CERTCyber

European network sensors

When reviewing logs from a company, TEHTRIS CERT found multiple instances where an IP address had been trying to contact sensitive servers. Since these servers were unknown to open source databases, an investigation was conducted to understand how a potential attacker could identify the IP addresses of the company’s sensitive servers.

Approach

In order to determine the potential impact as soon as possible, we made assumptions based on:

  • the nature of the systems concerned (web servers, email, etc.);
  • the technologies employed;
  • the size of the attack surface (a single web server or a hundred servers of a different nature?);
  • the level potentially required for an attacker to succeed in intruding;
  • the intrusion techniques known by TEHTRIS on the exposed technologies.

Among the hypotheses that we formulated, the most risky one revealed the possibility of a computer attack attempt to compromise the information systems of the company or one of its customers.

The most likely hypothesis suggested that a robot could have managed to scan all the IP addresses used by the company in order to discover the exposed services.

In this case, how would it work?

Identification

In order to verify our hypotheses and answer our questions, we had to start by collecting all the elements in our possession.

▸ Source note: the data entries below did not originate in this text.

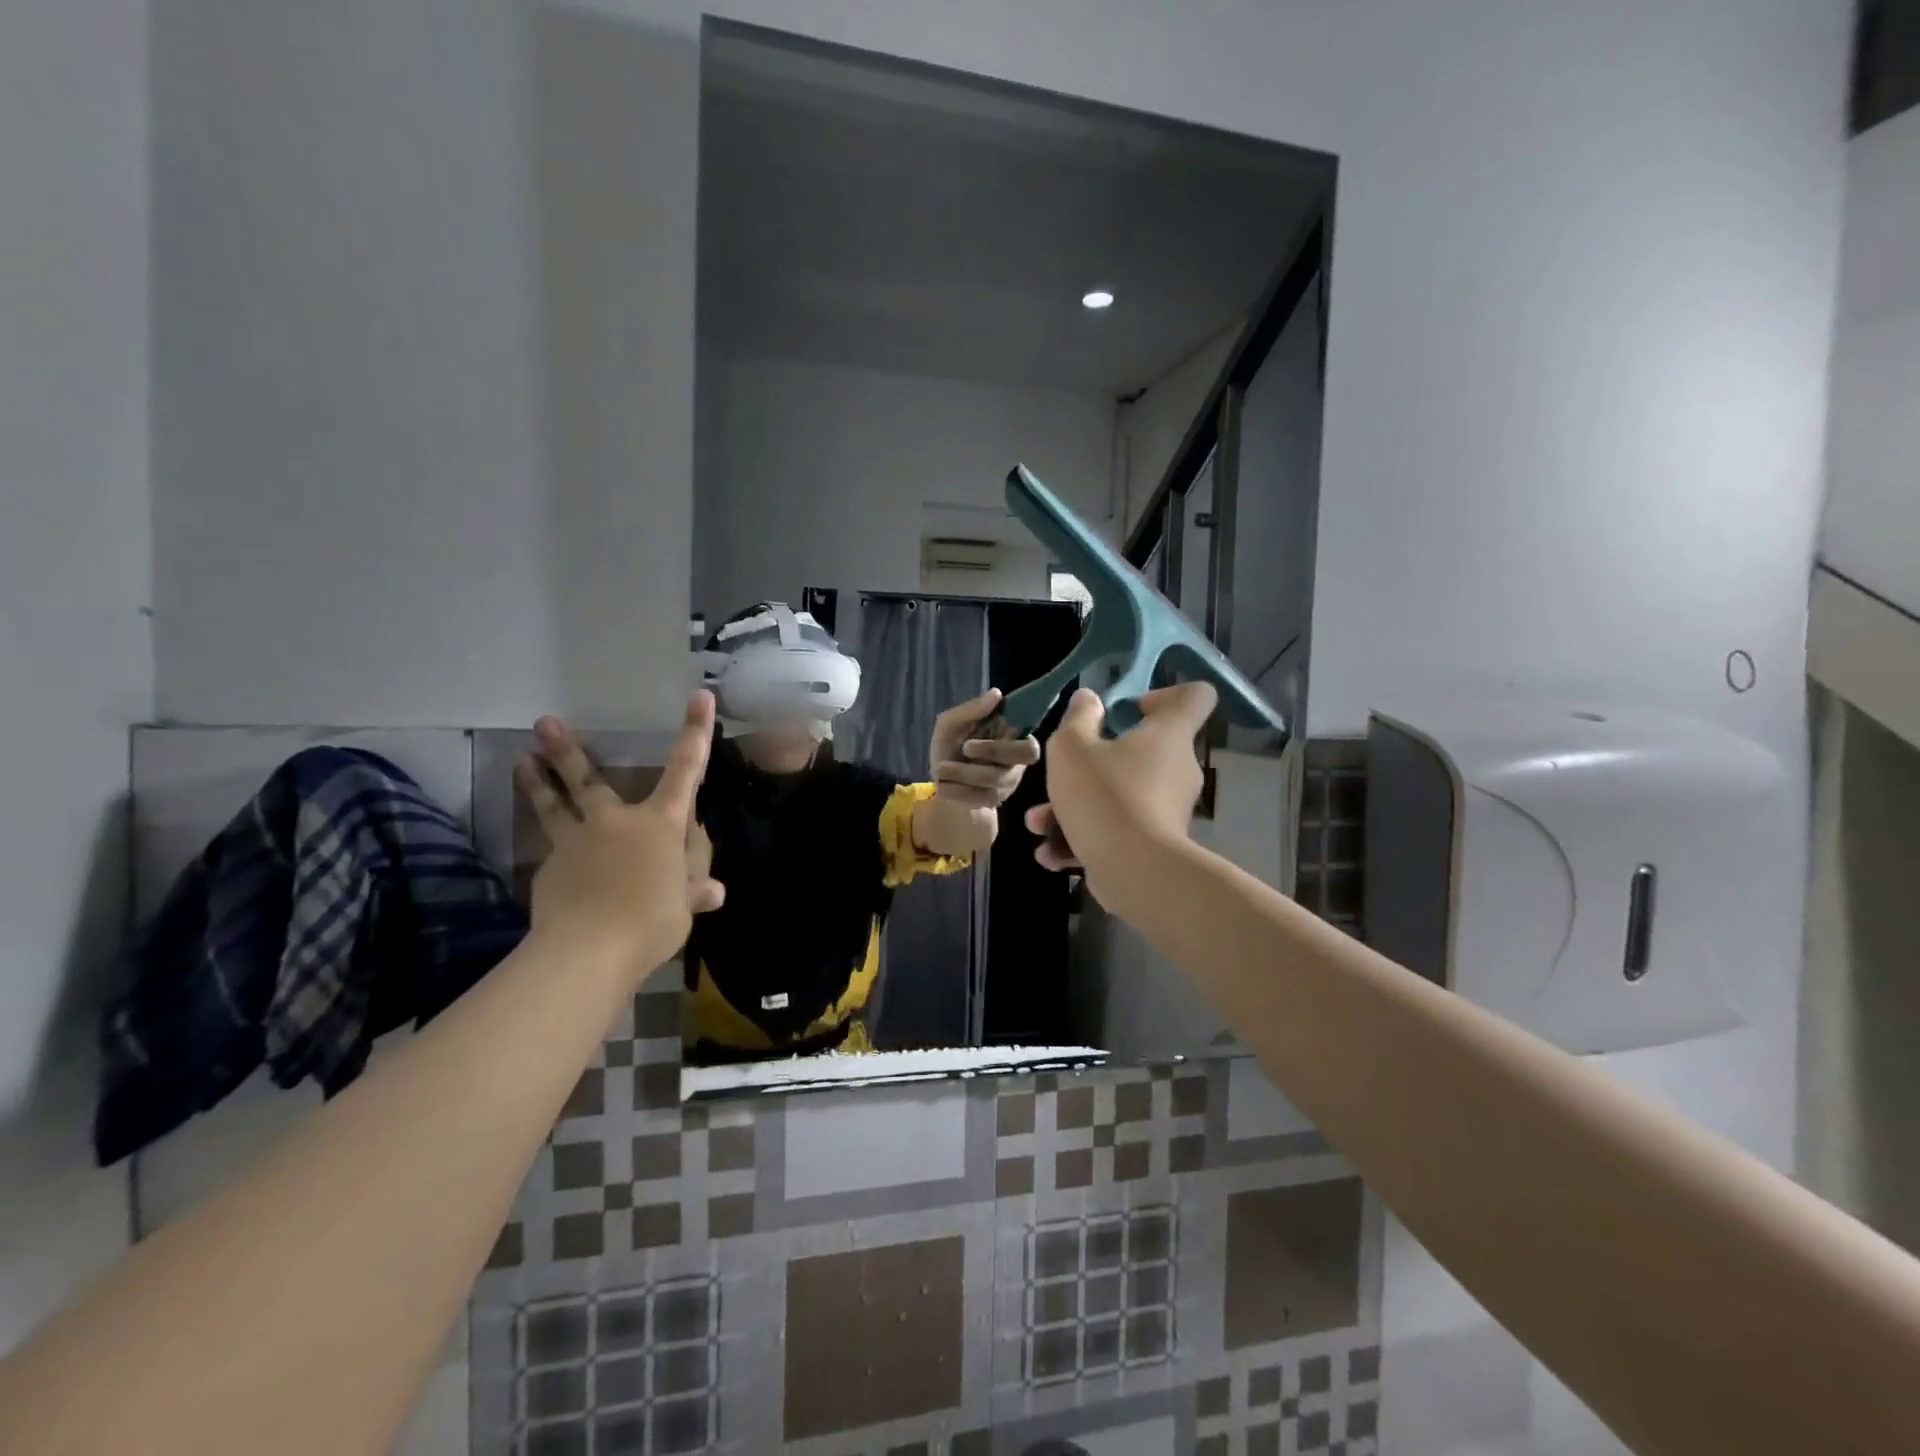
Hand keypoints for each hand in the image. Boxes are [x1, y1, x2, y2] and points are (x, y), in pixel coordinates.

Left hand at [514, 693, 725, 972]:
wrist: (587, 950)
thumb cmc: (650, 921)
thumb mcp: (683, 909)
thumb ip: (693, 893)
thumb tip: (713, 891)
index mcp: (659, 824)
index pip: (685, 770)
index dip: (695, 732)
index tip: (699, 696)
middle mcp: (616, 822)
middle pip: (589, 780)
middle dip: (568, 750)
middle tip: (544, 722)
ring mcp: (576, 843)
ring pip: (554, 806)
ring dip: (537, 782)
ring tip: (520, 759)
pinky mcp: (549, 869)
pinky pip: (553, 853)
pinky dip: (555, 850)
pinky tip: (553, 864)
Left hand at [928, 688, 1041, 837]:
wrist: (940, 784)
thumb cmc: (950, 749)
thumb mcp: (950, 725)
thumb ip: (970, 710)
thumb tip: (997, 693)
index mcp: (1012, 738)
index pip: (1032, 740)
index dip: (1016, 735)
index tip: (992, 728)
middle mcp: (1017, 761)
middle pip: (1025, 755)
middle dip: (993, 749)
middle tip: (965, 747)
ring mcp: (1008, 784)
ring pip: (997, 777)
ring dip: (964, 771)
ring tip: (940, 768)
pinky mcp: (994, 801)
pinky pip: (982, 797)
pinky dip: (958, 790)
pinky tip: (943, 786)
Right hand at [1024, 683, 1216, 898]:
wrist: (1134, 872)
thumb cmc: (1105, 795)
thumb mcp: (1072, 747)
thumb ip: (1078, 718)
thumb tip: (1089, 700)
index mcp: (1169, 734)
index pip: (1194, 696)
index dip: (1164, 695)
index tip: (1128, 710)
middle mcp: (1177, 769)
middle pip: (1142, 752)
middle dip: (1094, 762)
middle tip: (1063, 773)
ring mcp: (1168, 810)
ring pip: (1119, 796)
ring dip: (1077, 806)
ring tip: (1039, 822)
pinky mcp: (1155, 846)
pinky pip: (1118, 830)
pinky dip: (1085, 838)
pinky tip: (1051, 853)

To do this, a search was conducted to establish an exhaustive list of servers that had received network connections from the malicious IP address.

This was followed by an open source analysis of the malicious IP address to determine:

  • the country of origin;
  • the number of the AS BGP that this IP address belongs to;
  • its reputation;
  • current and previously hosted services.

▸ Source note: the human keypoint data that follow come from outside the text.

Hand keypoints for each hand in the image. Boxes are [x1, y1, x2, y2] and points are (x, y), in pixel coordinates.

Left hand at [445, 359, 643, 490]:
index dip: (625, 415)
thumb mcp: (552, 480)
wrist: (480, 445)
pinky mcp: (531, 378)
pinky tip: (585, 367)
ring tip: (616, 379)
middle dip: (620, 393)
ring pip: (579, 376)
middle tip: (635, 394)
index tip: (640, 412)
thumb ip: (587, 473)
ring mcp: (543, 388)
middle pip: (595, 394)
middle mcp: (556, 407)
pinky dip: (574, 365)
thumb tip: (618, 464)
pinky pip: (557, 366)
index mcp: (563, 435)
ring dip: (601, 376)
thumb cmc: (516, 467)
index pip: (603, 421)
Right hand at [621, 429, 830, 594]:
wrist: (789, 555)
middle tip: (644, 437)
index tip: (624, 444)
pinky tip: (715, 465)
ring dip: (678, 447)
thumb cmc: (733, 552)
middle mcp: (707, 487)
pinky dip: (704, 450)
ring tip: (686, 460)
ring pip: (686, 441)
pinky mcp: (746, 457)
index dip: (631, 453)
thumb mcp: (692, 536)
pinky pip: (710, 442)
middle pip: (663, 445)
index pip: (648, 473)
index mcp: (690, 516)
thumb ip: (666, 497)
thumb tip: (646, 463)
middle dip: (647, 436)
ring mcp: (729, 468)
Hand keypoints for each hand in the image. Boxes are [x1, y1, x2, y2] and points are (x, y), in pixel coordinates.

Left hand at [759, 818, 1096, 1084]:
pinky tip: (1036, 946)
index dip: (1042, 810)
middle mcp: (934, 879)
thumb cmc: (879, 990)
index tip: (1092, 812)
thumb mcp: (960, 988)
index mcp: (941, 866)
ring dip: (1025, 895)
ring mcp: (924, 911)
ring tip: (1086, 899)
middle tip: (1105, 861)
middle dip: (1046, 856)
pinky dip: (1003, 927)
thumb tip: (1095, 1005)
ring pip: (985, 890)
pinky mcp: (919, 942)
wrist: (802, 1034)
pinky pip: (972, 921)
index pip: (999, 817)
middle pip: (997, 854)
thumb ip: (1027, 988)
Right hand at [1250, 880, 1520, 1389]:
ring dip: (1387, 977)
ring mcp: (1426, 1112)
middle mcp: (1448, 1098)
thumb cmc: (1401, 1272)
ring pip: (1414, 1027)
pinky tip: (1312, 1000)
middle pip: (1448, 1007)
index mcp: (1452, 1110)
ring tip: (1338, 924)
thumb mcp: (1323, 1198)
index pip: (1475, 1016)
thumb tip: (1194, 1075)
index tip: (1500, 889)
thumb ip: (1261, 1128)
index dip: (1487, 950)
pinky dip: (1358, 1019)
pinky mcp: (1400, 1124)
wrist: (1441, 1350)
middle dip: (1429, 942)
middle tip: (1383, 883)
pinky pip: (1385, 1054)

The public information accessible via a “whois” search allowed us to affirm that the malicious IP address was part of the address range 195.54.166.0/24, corresponding to servers based in Russia, near St Petersburg.

We then verified, through open source intelligence, whether the addresses of the targeted company could be discovered by recognition techniques based on certificate transparency, by querying public search engines and crawlers or via passive DNS. This was not the case here.

Knowledge of the threat

At the instigation of TEHTRIS CERT and in order to build up an intelligence base of cyber-oriented network interest not dependent on foreign companies or technologies, TEHTRIS implemented a sensor network covering most European countries that has collected more than 25 million records over the last two months.

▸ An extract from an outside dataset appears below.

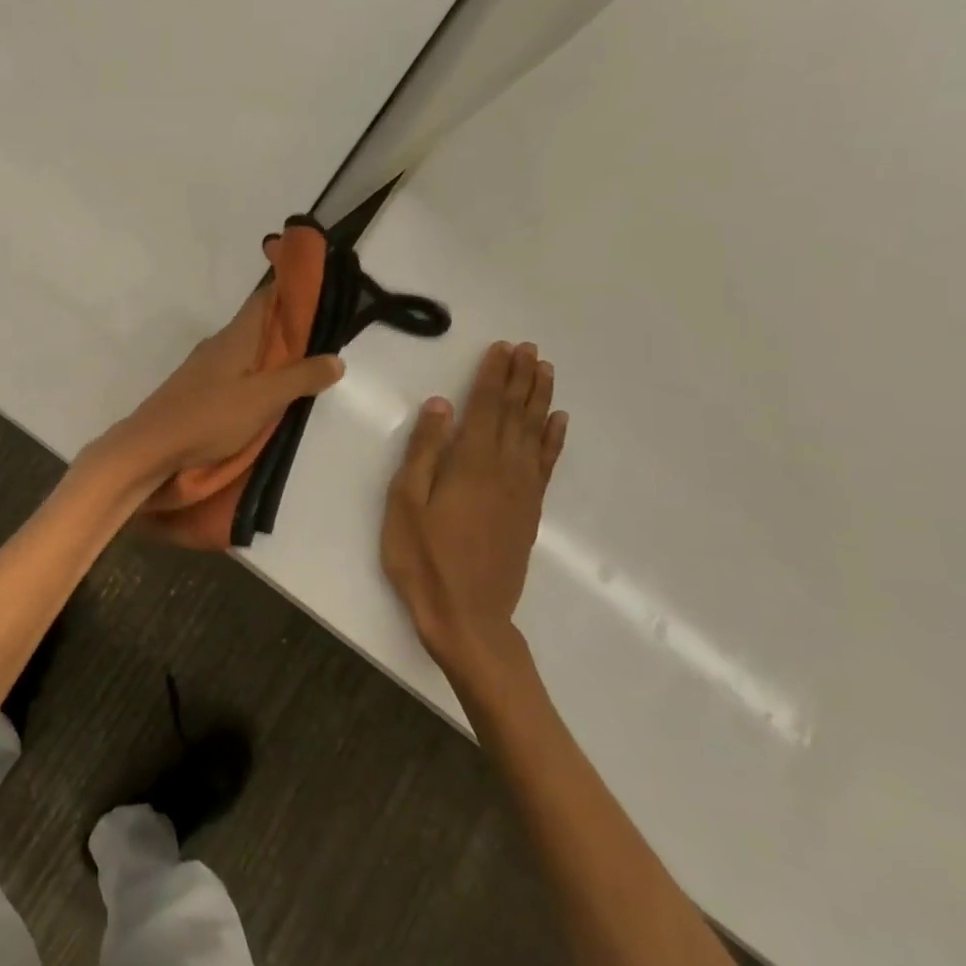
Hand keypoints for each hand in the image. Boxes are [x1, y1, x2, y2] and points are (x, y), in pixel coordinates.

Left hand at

TEHTRIS has implemented a network of sensors covering most European countries and has collected 25 million records over the last two months.

The information collected by these sensors is stored in a knowledge base using big data technologies, allowing us to quickly query them and search for the presence of particular events.

Thanks to this knowledge base, in the case of our malicious IP address having solicited a large number of sensitive servers, we were able to determine that it was in fact the source of scans destined for many European countries. From May 20, 2020 to June 9, 2020, eleven of the countries covered by our sensors were actively scanned.

On the basis of these elements, we were able to conclude that the attempted attack was not targeted and that it was the result of a massive scanning campaign aimed at the countries of the European Union, at the very least.

LIST OF COUNTRIES TARGETED BY THE MALICIOUS RUSSIAN IP ADDRESS:

GermanyBelgiumSpainFinlandFrance
ItalyIrelandLithuaniaPortugalCzech Republic

The IP address associated with this incident does not belong to any known Internet monitoring projects (such as Shodan, ZoomEye, etc.) and does not have an associated DNS record.

Thus, everything suggests that it was a server that was leased for a limited amount of time, to scan ports and vulnerabilities across a wide area for malicious purposes.

Conclusion

The deployment of a network of sensors at the European level allows TEHTRIS to have a knowledge of past, current and future events, making it easier to remove any doubts.

The analysis of the collected elements and their evolution allows us to identify changes in the behavior of the attackers. For example, when the exploit of the SMBghost vulnerability was made public, we noticed an increase in scans targeting the TCP/445 port, allowing for remote code execution.

In a future article, we will see that only the observation of targeted ports and protocols can sometimes allow us to identify vulnerabilities sought by attackers before they are exploited.